The output of the given code is abc.

Let's break down why this is the case:

Step-by-Step Explanation:

List Initialization:

List abc = List.of("a", "b", "c");

abc is a reference to an immutable list containing the strings "a", "b", and "c".

 

First Stream with forEach:

abc.stream()

.forEach(x -> {

x = x.toUpperCase();

});

This code creates a stream from the list and iterates over each element with forEach.

Within the lambda expression x -> { x = x.toUpperCase(); }, x is a new local variable that holds the reference value of each element of the list.

When x = x.toUpperCase(); is executed, it changes the local variable x to point to a new string object that is the uppercase version of the original string (e.g., "a" becomes "A").

However, this reassignment does not affect the original list because x is a local variable within the lambda.

The reference held by the list itself remains unchanged.

Here's a visualization:

For the first element "a":

x initially holds the reference to "a".

x = x.toUpperCase(); makes x hold the reference to "A".

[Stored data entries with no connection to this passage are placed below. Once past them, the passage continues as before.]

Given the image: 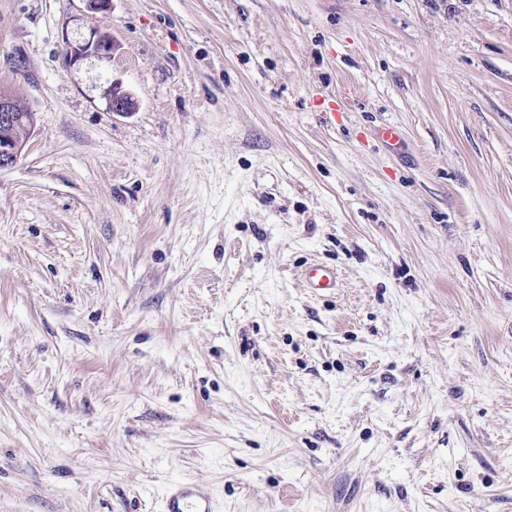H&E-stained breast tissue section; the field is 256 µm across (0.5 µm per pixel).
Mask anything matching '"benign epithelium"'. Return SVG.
I'll use <instances>...</instances> for the list:
<instances>
[{
	"instance_id": "7a95c632",
	"label": "benign epithelium",
	"mask_w": 512,
	"mask_h": 512,
	"mask_svg": "<svg viewBox=\"0 0 512 512\" xmlns=\"http://www.w3.org/2000/svg\"><path fill=\"white\" fill-rule=\"evenodd\" d=\"M112 38L106 33H95L84 44L70 46L69 59L75 63L89 52L111 56ZM110 111L128 114L136 109L137 101L128 92L112 84L107 95ZM36 127V113L20 103L17 93L9 87H0V170L13 166L22 156Z\"/></svg>"
}]
</instances>
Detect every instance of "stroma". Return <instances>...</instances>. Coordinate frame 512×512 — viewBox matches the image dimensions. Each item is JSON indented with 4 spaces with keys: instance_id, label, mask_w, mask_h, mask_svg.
Segmentation results:
<instances>
[{
    "instance_id": "stroma-1",
    "label": "stroma",
    "mask_w": 512,
    "mask_h": 512,
    "mask_svg": "<svg viewBox=\"0 0 512 512\" xmlns=\"http://www.w3.org/2000/svg\"><path fill=\"white\" fill-rule=\"evenodd\" d=\"M0 83V512H512V0H0ZM70 63H76L84 58L89 51L96 54L111 56L113 50L112 38L107 33H94L93 36L84 44H71L69 46ZM107 104L111 112L128 114L136 109L137 101L130 93L121 90L116 83H112L107 95ZM36 127V114L20 103L17 93L0 87V170L22 156ZM302 276L309 288H335L337 286V273L333 269L319 264L308 266ZM163 512H215V501L203 483L178 482L166 490Z\"/></svg>"
}]
</instances>
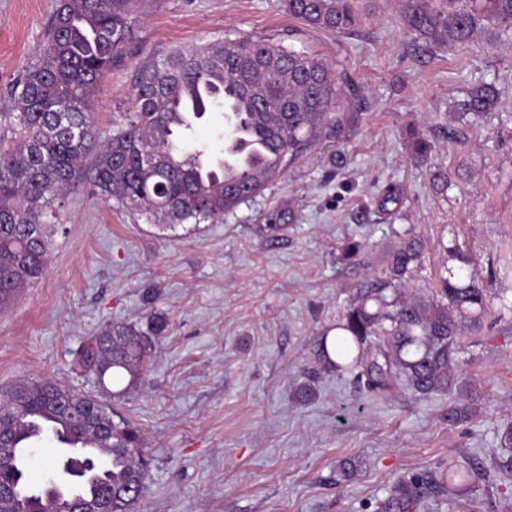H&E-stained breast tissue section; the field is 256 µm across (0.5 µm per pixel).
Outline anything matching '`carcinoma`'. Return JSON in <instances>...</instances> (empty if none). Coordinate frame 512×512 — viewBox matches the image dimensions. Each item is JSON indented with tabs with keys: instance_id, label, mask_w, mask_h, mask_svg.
<instances>
[{
	"instance_id": "cac0c4a2",
	"label": "carcinoma",
	"mask_w": 512,
	"mask_h": 512,
	"mask_svg": "<svg viewBox=\"0 0 512 512\" xmlns=\"http://www.w3.org/2000/svg\"><path fill=\"white\" fill-rule=\"evenodd\" d=\"M448 18L433 10L431 0H415L411 23L442 30L455 44L467 42L483 20L512 26V0H445ZM137 0H59L49 19L46 41L38 62L13 91L16 111L4 115L20 131L21 141L0 153V308L16 293L38 282L50 257L52 224L49 212L67 191L86 179L94 193L116 198L126 209L163 224L216 221L246 196L224 187V160H212L209 175L200 162L206 147L192 152L182 143L195 121L228 99L244 84L254 86L258 104L241 111L236 123H226V139L252 127L274 153L264 168L241 174L251 195L277 179L286 164L315 143L322 131L339 123L337 104L344 90L323 59L282 45L242 36L222 43L175 47L145 71L137 85L127 122L100 138L91 103L98 94L121 44L131 33ZM290 15L307 24L341 33L359 20L356 0H287ZM501 92L481 85L460 103L475 116L494 110ZM294 211L278 207L266 215L268 229L293 223ZM421 255L418 241L403 240L390 256L392 275L402 278ZM391 281L375 280L359 289L356 301L324 336L321 353L338 375L354 374L369 393L381 396L401 383L426 397L452 386L454 339L463 324L474 327L485 318L484 291L473 278L449 272L440 279L436 297L405 298L391 291ZM84 347L80 365L100 381L109 378L125 386L112 392L120 398L141 378L149 339L123 323H113ZM59 392L81 407L100 412L97 425L77 422L55 409ZM15 408L0 421V438L7 453L0 456V482L20 490L27 474L9 463L17 442L29 435L27 417L61 422L65 431L98 448L111 450L101 460L59 459L57 470L66 484L84 471H100L99 498L112 486V512H130L137 497L122 495L128 487L143 488L148 474L141 435L128 421L114 419L101 398L42 379L0 393V408ZM478 473L466 461L448 458L434 480L448 491V504L476 488ZM393 499L416 502L418 482L399 481Z\"/></svg>"
}]
</instances>
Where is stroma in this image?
Segmentation results:
<instances>
[{
  "mask_svg": "<svg viewBox=\"0 0 512 512\" xmlns=\"http://www.w3.org/2000/svg\"><path fill=\"white\" fill-rule=\"evenodd\" d=\"M413 0H358L337 34L284 0H139L132 32L94 101L101 134L123 123L143 70L175 47L242 35L327 61L344 84L339 130L216 223L162 227L76 184L52 222L47 274L0 312V392L51 379L100 395L79 351L107 325L153 340L141 381L109 400L150 460L131 512H385L396 481H428L449 457L482 475L475 512H512V29L484 21L464 44L411 27ZM58 0H0V108L40 57ZM501 104L461 117L471 89ZM431 142L425 159L415 137ZM448 174V190L430 181ZM398 204L383 205L387 190ZM290 205L296 221L269 231ZM423 254L400 285L433 297L448 271L471 276L490 313L462 329L451 391L368 394L319 356L359 286L389 275L407 237ZM358 244L356 256L343 252ZM469 407L452 425L448 408Z\"/></svg>",
  "mask_w": 512,
  "mask_h": 512,
  "instance_id": "obj_1",
  "label": "stroma"
}]
</instances>
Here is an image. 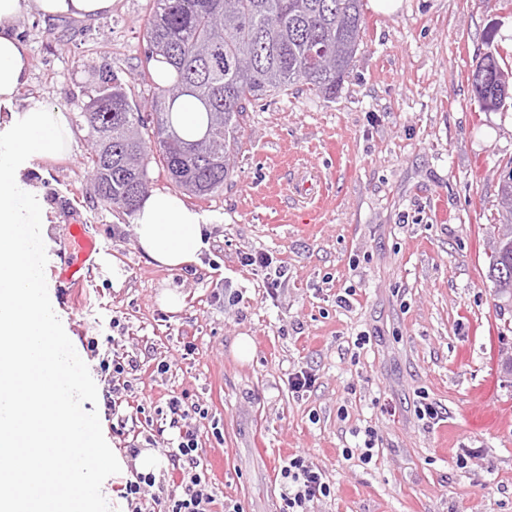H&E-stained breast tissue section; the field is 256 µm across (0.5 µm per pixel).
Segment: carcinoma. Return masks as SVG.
<instances>
[{
	"instance_id": "cac0c4a2",
	"label": "carcinoma",
	"mask_w": 512,
	"mask_h": 512,
	"mask_svg": "<svg viewBox=\"0 0 512 512\" xmlns=\"http://www.w3.org/2000/svg\"><path fill=\"white\" fill-rule=\"evenodd\" d=\"M362 0H150L140 78L154 87L151 112L127 105L126 85L104 77L81 117L94 138L86 162L101 201L134 212L149 193L147 166L198 198L224 186L233 173L239 119L247 105L302 84L333 99L362 38ZM471 83L482 98L499 100L501 62L509 52L493 46ZM163 57L176 77L154 81ZM243 57L252 65H239ZM201 104L205 129L194 140L179 134L170 105L182 97ZM504 231L490 255L489 277L499 295L512 296V183L500 186Z\"/></svg>"
}]
</instances>
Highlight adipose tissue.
<instances>
[{
	"label": "adipose tissue",
	"instance_id": "adipose-tissue-1",
	"mask_svg": "<svg viewBox=\"0 0 512 512\" xmlns=\"http://www.w3.org/2000/svg\"><path fill=\"white\" fill-rule=\"evenodd\" d=\"M113 0H0V112L10 115L0 134V512H29L26 492L64 487L51 512H90L80 481L47 459V448L72 435L69 392L77 384L79 362L43 298L41 272L29 271L23 245L34 241L42 214L20 182L21 164L33 157L71 152V115L32 98L18 104L27 80L26 51L11 27L25 9L45 18H94L108 13ZM203 214L178 194L154 191L141 202L133 224L134 241L157 265L174 270L200 264L209 248ZM56 367L64 377L48 389L43 372Z\"/></svg>",
	"mask_w": 512,
	"mask_h": 512
}]
</instances>
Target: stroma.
<instances>
[{
  "mask_svg": "<svg viewBox=\"0 0 512 512\" xmlns=\"http://www.w3.org/2000/svg\"><path fill=\"white\" fill-rule=\"evenodd\" d=\"M148 14L149 0H115L95 19L46 22L26 10L13 21L29 57L21 98L72 115L71 154L33 160L20 179L44 211V295L81 360L71 403L99 423V447L146 446L113 435L106 415L102 364L124 353L139 363L129 402L143 404L142 427L161 429L155 449L177 437L161 415L168 396L207 409L201 455L224 467L218 503L280 512V468L296 453L331 485L308 512H512V300L488 278L512 104L482 111L470 80L488 28L512 50V5L364 8L335 99L298 84L248 105L233 175L211 197L185 198L208 219L210 249L182 271L138 251L133 215L98 199L86 165L81 112L102 75L150 109L138 76ZM300 176L317 189L304 205L286 196ZM73 224L101 248L76 295L60 278ZM255 253L266 267L245 265ZM166 289L184 295L180 312L161 307ZM240 336L253 341L250 361L232 353ZM301 370L315 383L297 393L288 376ZM369 430L366 463L356 450Z\"/></svg>",
  "mask_w": 512,
  "mask_h": 512,
  "instance_id": "stroma-1",
  "label": "stroma"
}]
</instances>
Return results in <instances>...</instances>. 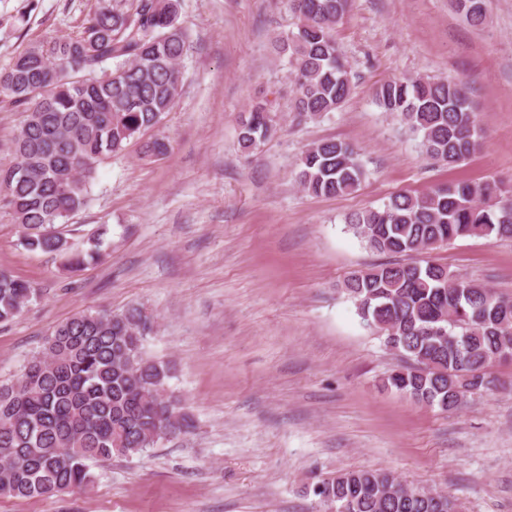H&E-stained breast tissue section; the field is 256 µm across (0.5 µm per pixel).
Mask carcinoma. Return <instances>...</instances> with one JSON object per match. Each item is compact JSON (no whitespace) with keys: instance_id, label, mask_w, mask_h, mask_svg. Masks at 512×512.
Masks as SVG:
<instances>
[{"instance_id":"obj_1","label":"carcinoma","mask_w":512,"mask_h":512,"mask_svg":"<svg viewBox=\"0 0 512 512\" xmlns=\"http://www.w3.org/2000/svg\"><path fill=\"white\" fill-rule=\"evenodd\" d=\"M349 0H289L297 31L274 40L288 57L295 95L290 110L306 119L338 111L353 90L335 29ZM180 0H97L76 34L31 44L0 70V100L24 114L12 141L20 173L0 192L23 228L27 250L55 254L69 272L102 257L101 225L88 249L74 251L56 232L84 207L98 164L156 128L181 93L178 65L191 49ZM473 27L488 23L486 0H454ZM376 104L421 136L444 166L468 161L481 144L469 82L398 79L381 83ZM276 108L252 101L238 134L245 152L276 135ZM364 171L343 142L311 144L298 182L316 196L355 192ZM381 254H420L465 237L512 240V186L488 178L428 193L399 192L383 206L346 217ZM342 292L386 346L410 365L384 385L442 413L491 390L489 368L512 361V297L461 279L434 261L390 262L345 277ZM39 297L26 280L0 273V324ZM148 318L138 307L82 311L56 325L14 380L0 382V498H34L88 488L91 464L133 457L194 422L173 395V365L147 356ZM390 471L353 469L321 479L312 492L337 512H456L437 491L403 489Z\"/></svg>"}]
</instances>
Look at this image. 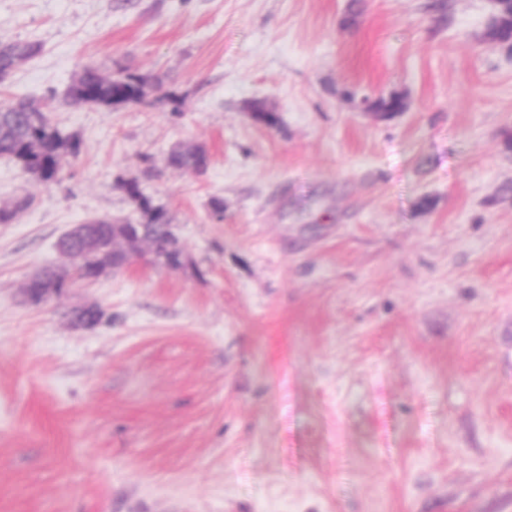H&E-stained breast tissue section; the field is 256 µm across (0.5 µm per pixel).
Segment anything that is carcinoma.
Segmentation results:
<instances>
[{
	"instance_id": "obj_1",
	"label": "carcinoma",
	"mask_w": 512,
	"mask_h": 512,
	"mask_svg": "<svg viewBox=\"0 0 512 512\" xmlns=\"http://www.w3.org/2000/svg\"><path fill=\"white\" fill-rule=\"evenodd\" d=\"M40 51L34 41H15L5 44L0 51V72H9L15 60H28ZM147 79L126 68L112 73V81L102 79L97 69L86 67L68 90L71 104L75 106H105L118 108L139 103L145 94ZM48 106L37 104L24 96L14 97L0 106V157L19 161L25 170L43 183L59 181L66 158L79 152L80 143L70 135L55 128L47 115ZM167 164L178 169H192L197 173L206 170L207 151L198 145L185 146L169 152ZM130 204L139 212L149 233L161 240L166 234L165 225L171 223L169 212L153 204L141 190L136 179L121 182ZM33 198L24 195L0 207V223L12 221L22 210L31 206ZM133 220L97 218L91 222V231L101 240L111 238L112 225L131 224Z\"/></svg>"
}]
</instances>
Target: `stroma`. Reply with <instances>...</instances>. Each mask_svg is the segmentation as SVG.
I'll return each instance as SVG.
<instances>
[{
	"instance_id": "35a3bbf8",
	"label": "stroma",
	"mask_w": 512,
	"mask_h": 512,
	"mask_svg": "<svg viewBox=\"0 0 512 512\" xmlns=\"http://www.w3.org/2000/svg\"><path fill=\"white\" fill-rule=\"evenodd\" d=\"M494 12L0 0V43L41 45L0 100L50 102L80 142L50 186L0 158V205L33 198L0 224V512H512V48L487 38ZM87 66L163 85L77 107ZM392 96L402 111L364 107ZM181 143L205 173L167 167ZM133 178L182 266L145 256L31 301L34 274L67 269L71 225L132 214Z\"/></svg>"
}]
</instances>
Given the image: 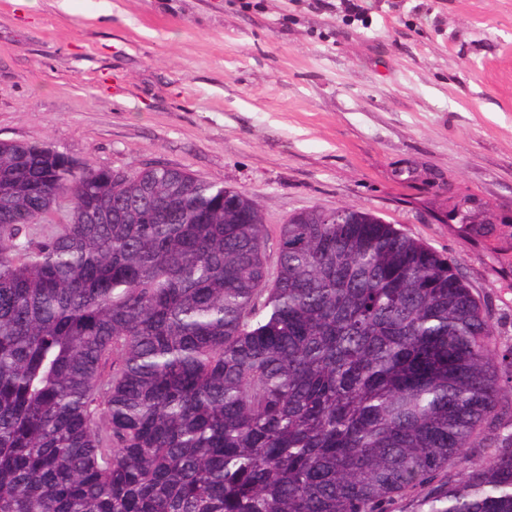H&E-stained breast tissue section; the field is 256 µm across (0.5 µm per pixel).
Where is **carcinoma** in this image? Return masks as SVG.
I'll use <instances>...</instances> for the list:
<instances>
[{
    "label": "carcinoma",
    "instance_id": "1",
    "mask_svg": "<svg viewBox=\"0 0 512 512\" xmlns=\"http://www.w3.org/2000/svg\"><path fill=\"white\" fill-rule=\"evenodd\" d=\"M71 207L59 231L26 228ZM163 165L0 141V512H512V390L453 261ZM500 433L487 462L439 482Z\"/></svg>",
    "mask_w": 512,
    "mask_h": 512
}]
</instances>
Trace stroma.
Wrapping results in <instances>:
<instances>
[{
  "mask_svg": "<svg viewBox=\"0 0 512 512\" xmlns=\"http://www.w3.org/2000/svg\"><path fill=\"white\" fill-rule=\"evenodd\" d=\"M0 0V140L320 206L456 261L512 347V0ZM495 229L475 233L471 213Z\"/></svg>",
  "mask_w": 512,
  "mask_h": 512,
  "instance_id": "1",
  "label": "stroma"
}]
</instances>
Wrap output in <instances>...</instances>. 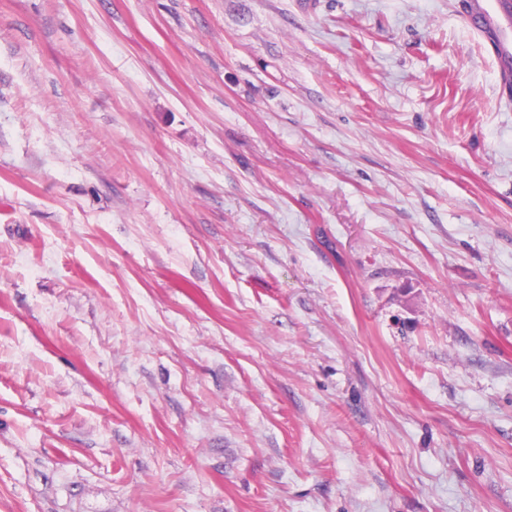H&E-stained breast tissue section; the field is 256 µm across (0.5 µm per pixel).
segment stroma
<instances>
[{
    "instance_id": "35a3bbf8",
    "label": "stroma",
    "mask_w": 512,
    "mask_h": 512,
    "mask_svg": "<svg viewBox=\"0 0 512 512\" xmlns=\"http://www.w3.org/2000/svg\"><path fill=\"white\" fill-rule=\"evenodd\" d=\"M466 4L0 0V512H512Z\"/></svg>"
}]
</instances>
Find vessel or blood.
Segmentation results:
<instances>
[{
  "label": "vessel or blood",
  "instance_id": "vessel-or-blood-1",
  "mask_svg": "<svg viewBox=\"0 0 512 512\" xmlns=\"http://www.w3.org/2000/svg\"><path fill=\"white\" fill-rule=\"evenodd\" d=\"M465 21L486 37L502 71L512 70V0H469Z\"/></svg>",
  "mask_w": 512,
  "mask_h": 512
}]
</instances>
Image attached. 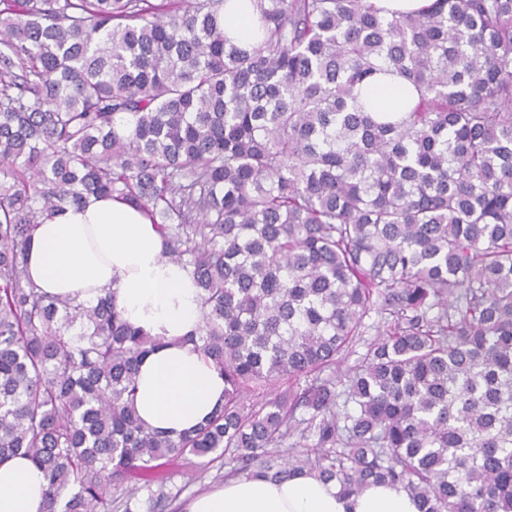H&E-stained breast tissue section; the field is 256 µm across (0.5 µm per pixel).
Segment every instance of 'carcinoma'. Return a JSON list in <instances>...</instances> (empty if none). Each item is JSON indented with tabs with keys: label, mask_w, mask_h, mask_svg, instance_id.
I'll list each match as a JSON object with an SVG mask.
<instances>
[{
	"label": "carcinoma",
	"mask_w": 512,
	"mask_h": 512,
	"mask_svg": "<svg viewBox=\"0 0 512 512\" xmlns=\"http://www.w3.org/2000/svg\"><path fill=\"white\" fill-rule=\"evenodd\" d=\"M224 2L0 0V461L43 470L46 512H155L186 455L512 512V0H252L246 46ZM382 73L409 111H376ZM92 196L201 289L224 404L175 438L135 410L163 341L29 278L33 228Z\"/></svg>",
	"instance_id": "1"
}]
</instances>
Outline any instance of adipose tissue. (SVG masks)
Returning <instances> with one entry per match:
<instances>
[{
    "label": "adipose tissue",
    "instance_id": "1",
    "mask_svg": "<svg viewBox=\"0 0 512 512\" xmlns=\"http://www.w3.org/2000/svg\"><path fill=\"white\" fill-rule=\"evenodd\" d=\"M163 250L160 230L145 214L93 196L35 228L27 263L44 292L83 304L112 295L125 321L165 340L139 368L136 408L152 428L177 434L223 402L224 377L186 341L202 321L200 289ZM45 508L41 470L21 455L0 461V512ZM183 512H419V506L397 485L371 484L346 497L336 483L313 476H243L189 499Z\"/></svg>",
    "mask_w": 512,
    "mask_h": 512
}]
</instances>
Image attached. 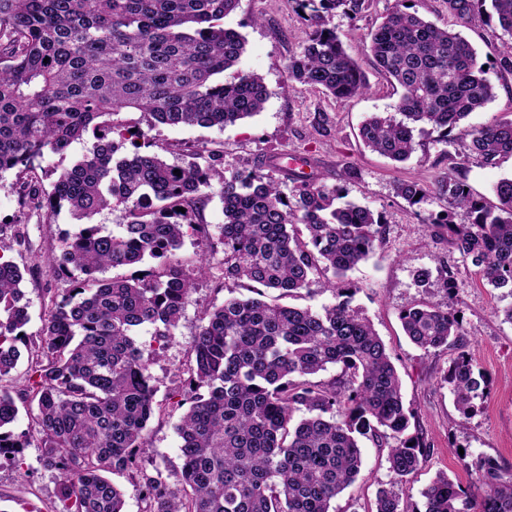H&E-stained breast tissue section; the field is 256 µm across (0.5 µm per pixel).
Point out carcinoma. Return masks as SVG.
I'll list each match as a JSON object with an SVG mask.
<instances>
[{
  "label": "carcinoma",
  "mask_w": 512,
  "mask_h": 512,
  "mask_svg": "<svg viewBox=\"0 0 512 512\" xmlns=\"http://www.w3.org/2000/svg\"><path fill=\"white\" fill-rule=\"evenodd\" d=\"M487 1L512 36V0H447L448 12L465 19ZM239 2L0 0V175L15 172L23 207L49 215L66 207L80 221L51 255L49 271L82 277L52 302L35 340L26 332L20 268L0 255V382L15 369L19 346L27 347L31 374L21 400L38 426L43 467L56 472L57 496L67 512H125L126 489L113 477L127 475L146 512H335L336 498L361 472L365 438L387 445L392 474L375 512H512V469L486 456L464 462L480 483L477 496L439 473L422 490V507L403 497L431 448L410 432L414 413L372 321L352 306L355 289L334 281L373 252L380 215L353 202L335 205L338 188L288 169L278 153L227 172L219 168L223 153L203 144L186 147L189 160L178 164L134 142L130 113L170 126L226 127L264 108L260 75L218 79L245 49L244 37L224 27ZM297 2L310 10V27L288 77L340 101L364 94L369 85L330 26L340 11H361L364 0ZM368 38L401 115L363 121L359 136L373 152L407 161L417 151V126L446 140L494 97L472 44L410 0H396ZM465 136L468 157L484 165L512 156V118ZM85 139L93 140L91 151L45 188L37 161ZM129 140L134 151L118 154ZM288 181L289 196L282 191ZM437 188L447 210L429 220L432 239L471 260L488 285L512 290V180L496 185L494 206L453 175ZM396 192L411 205L423 194L416 182H401ZM213 195L224 214V271L215 288L232 280L251 295L205 311L190 345L175 426L182 441L176 477L190 493L179 497L158 465L152 474L143 467L157 409L150 367L174 335L196 276L207 274V260L192 274L176 251L187 236L207 246L199 209ZM459 208L470 223H453ZM104 210L123 213L116 229L92 223ZM147 258L155 265L140 276L102 277ZM321 271L332 273L324 280L338 298L332 305L316 311L263 299L266 289L295 297ZM399 319L424 352L458 350L446 381L460 417L471 416L487 380L463 350L459 317L421 300ZM144 326L154 327L148 343L135 339ZM330 366L339 375L318 378ZM18 414L0 385V459L14 460L29 446L10 430Z\"/></svg>",
  "instance_id": "obj_1"
}]
</instances>
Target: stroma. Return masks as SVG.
<instances>
[{
  "instance_id": "35a3bbf8",
  "label": "stroma",
  "mask_w": 512,
  "mask_h": 512,
  "mask_svg": "<svg viewBox=\"0 0 512 512\" xmlns=\"http://www.w3.org/2000/svg\"><path fill=\"white\" fill-rule=\"evenodd\" d=\"M415 3L428 20L465 36L486 65L495 96L467 118V125L512 118V73L498 65L512 46V37L487 13L460 19L449 14L445 0ZM394 4L395 0H365L358 14L333 17L332 26L370 86L366 94L339 102L287 76L285 65L301 51L308 27L297 0H240L224 24L246 40L238 69L262 76L269 93L263 110L222 129L154 126L145 121L139 129L141 143L169 148L172 162L178 160L177 150L184 143H203L223 151L225 163L239 170L251 168L254 158L263 154L285 151L306 158L310 172L321 182L340 188L346 200L382 215L380 241L366 261L348 272L346 281L356 286L353 303L371 319L384 341L400 376L405 404L413 409L416 426L431 447L428 458L404 486L411 502L418 504L422 490L437 473H447L466 488L475 484L476 477L464 467L462 455H486L512 467V322L503 315L512 306V293L488 286L470 260L449 251L447 244L434 243L427 224L429 218L446 210L436 191L444 173L459 176L475 197L492 204L496 201L493 187L512 179V158L494 165L467 159L464 135L456 131L444 140L427 125L417 127L418 148L407 162H393L364 147L358 135L363 119L372 113L393 114L398 99L375 69L366 40L368 31ZM347 168L352 177H343ZM14 180L11 172L0 178V225H21L27 237V249L8 250L4 257L25 270L21 287L31 316L27 331L33 334L51 300L70 286L69 280L54 278L46 262L61 236L76 230L77 221L65 209L52 217L42 210L21 211L11 188ZM400 181L420 184L424 197L419 204L409 205L396 195L395 185ZM442 262L453 272L454 290L442 288L435 278L425 286L417 282L418 270H433ZM241 292L231 281L218 292L209 280H198L171 342L151 368L159 411L149 425L150 453L167 473H175L182 464L181 440L175 430L182 414L177 403L184 393L178 369L187 360L203 312ZM421 300L459 310L465 350L486 376L484 396L469 419L460 418L445 380L456 349L427 353L403 333L400 312ZM13 431L26 434L30 445L20 462L0 460V512H65L64 502L56 495L55 475L41 463L38 428L29 414L19 413ZM363 455L361 475L335 502L338 512H370L379 488L391 478L386 448L367 440Z\"/></svg>"
}]
</instances>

The list still holds the reference to "a".

The same process repeats for "b" and "c".

 

Second Stream with forEach:

abc.stream()

.forEach( System.out::print);

This creates another stream from the list and iterates over each element with forEach.

It prints each element of the list.

Since the elements of the list were not modified by the previous forEach operation (because only the local variable x was changed, not the elements in the list), the second forEach prints the original elements of the list: "a", "b", "c".

 

Key Points:

Pass by Value: Java passes the value of the reference to the lambda.

This means x is a new variable within the lambda that holds the reference to the original string.

Local Variable Reassignment:

When x = x.toUpperCase(); is executed, it only changes the local variable x to point to a new string.

It does not modify the original list because x is a local variable within the lambda expression.

Immutable List: The list created with List.of(...) is immutable, so its elements cannot be modified directly.

 

Conclusion:

Because the original list elements are not modified, the output of the code is:

abc

This aligns with the understanding that Java uses pass by value, creating new variables in the lambda that hold the reference values, but does not alter the original references held by the list.